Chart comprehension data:
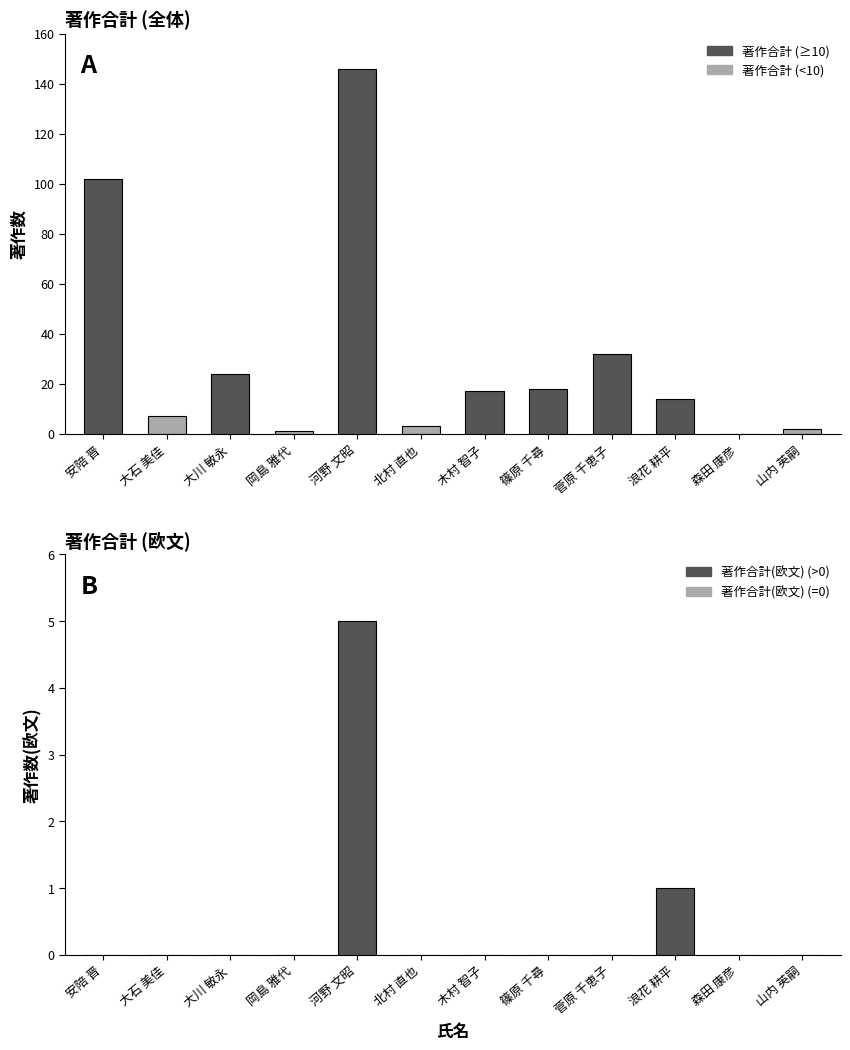

Rank the categories by 著作合計(欧文) value from highest to lowest.

河野 文昭, 浪花 耕平, 安陪 晋, 大石 美佳, 大川 敏永, 岡島 雅代, 北村 直也, 木村 智子, 篠原 千尋, 菅原 千恵子, 森田 康彦, 山内 英嗣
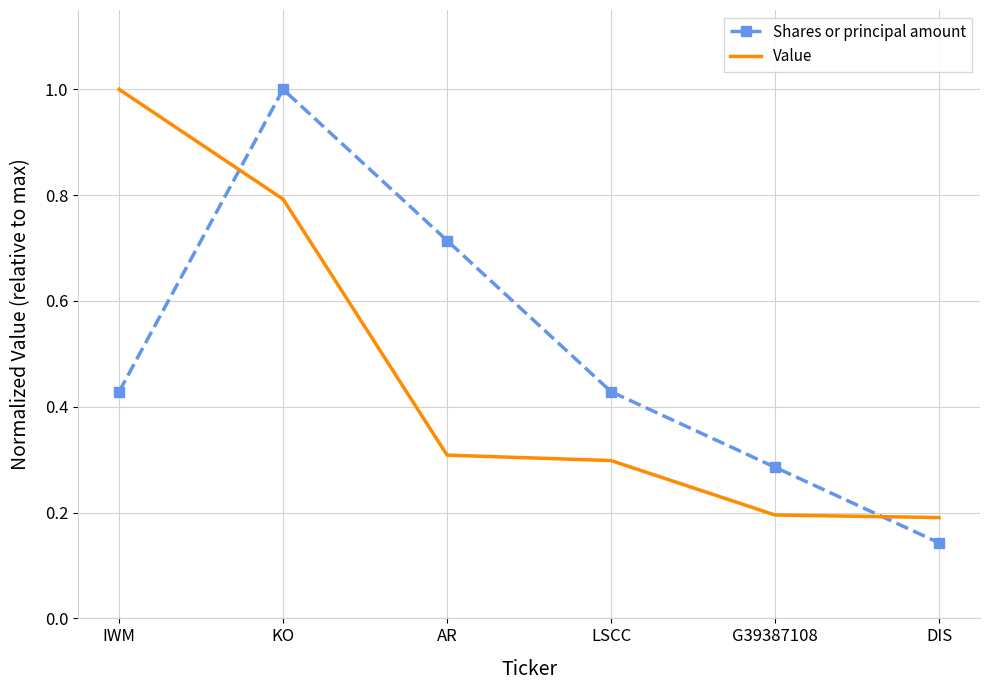

What is the sum of all Shares or principal amount values?

3.0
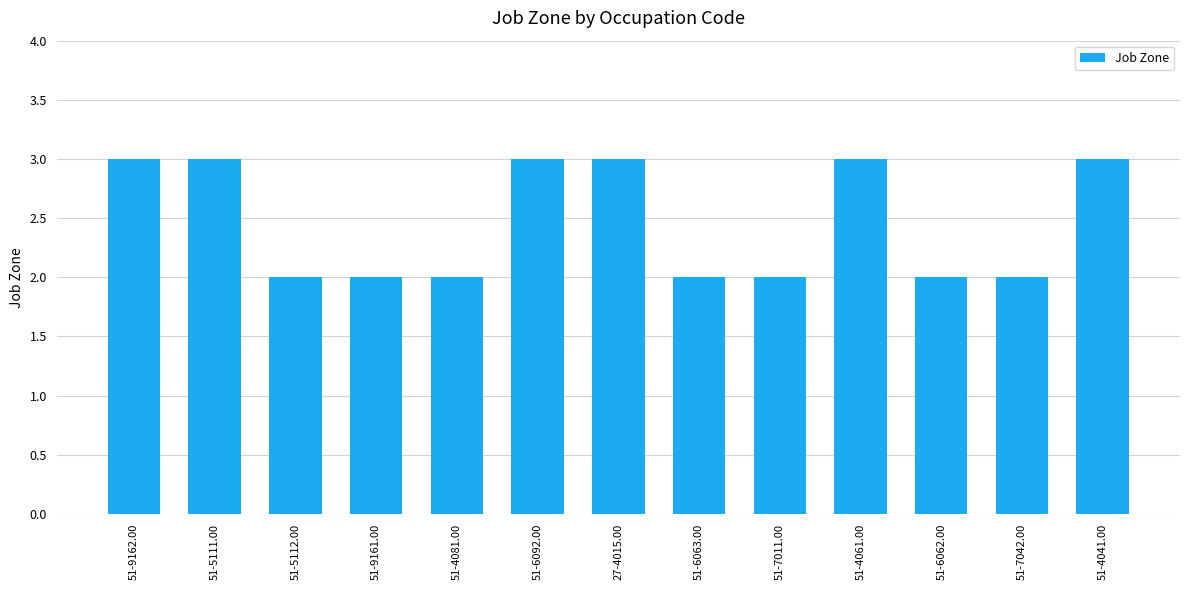

What is the label of the 7th bar from the left?

27-4015.00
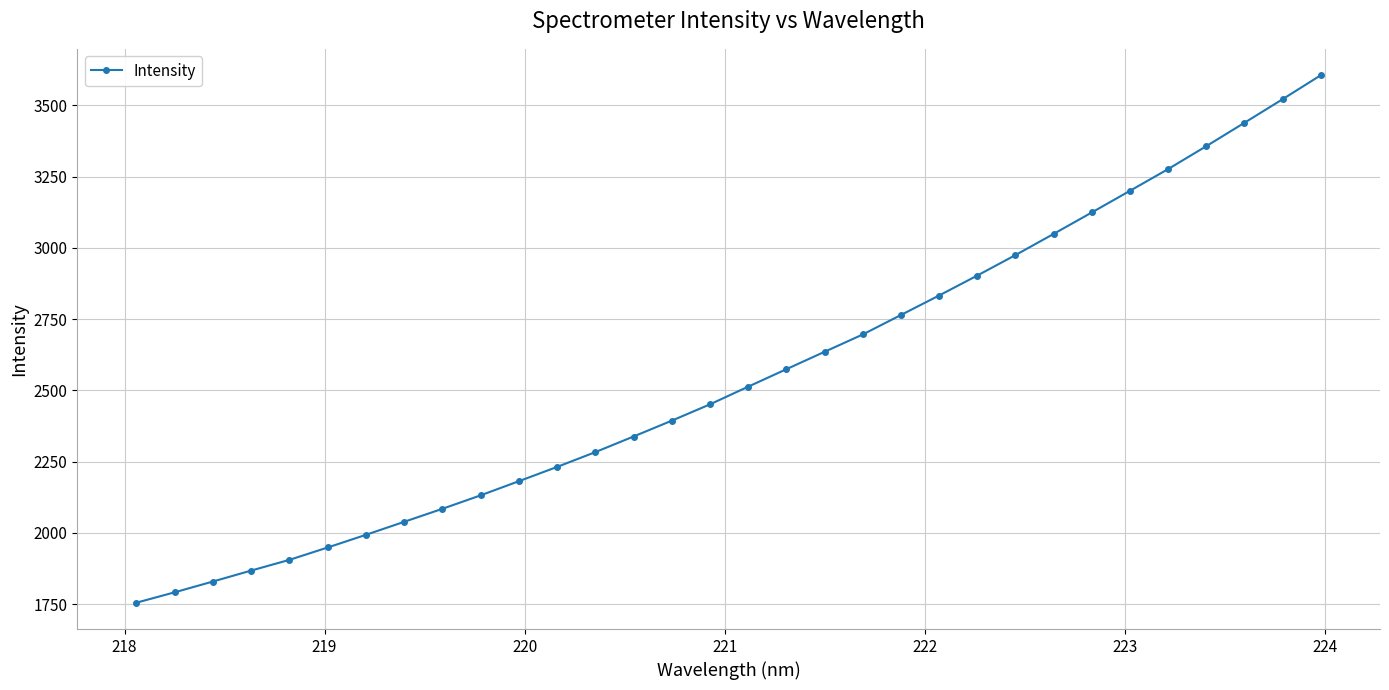

What is the smallest value displayed?

1755.4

### PROBLEM
Could you rewrite the listing above so that "bar" becomes "column" while everything else stays the same, and leave the pictures out?

### OUTPUT BELOW
Rank the categories by 著作合計(欧文) value from highest to lowest.

河野 文昭, 浪花 耕平, 安陪 晋, 大石 美佳, 大川 敏永, 岡島 雅代, 北村 直也, 木村 智子, 篠原 千尋, 菅原 千恵子, 森田 康彦, 山内 英嗣

What is the sum of all Shares or principal amount values?

3.0

What is the label of the 7th column from the left?

27-4015.00

What is the smallest value displayed?

1755.4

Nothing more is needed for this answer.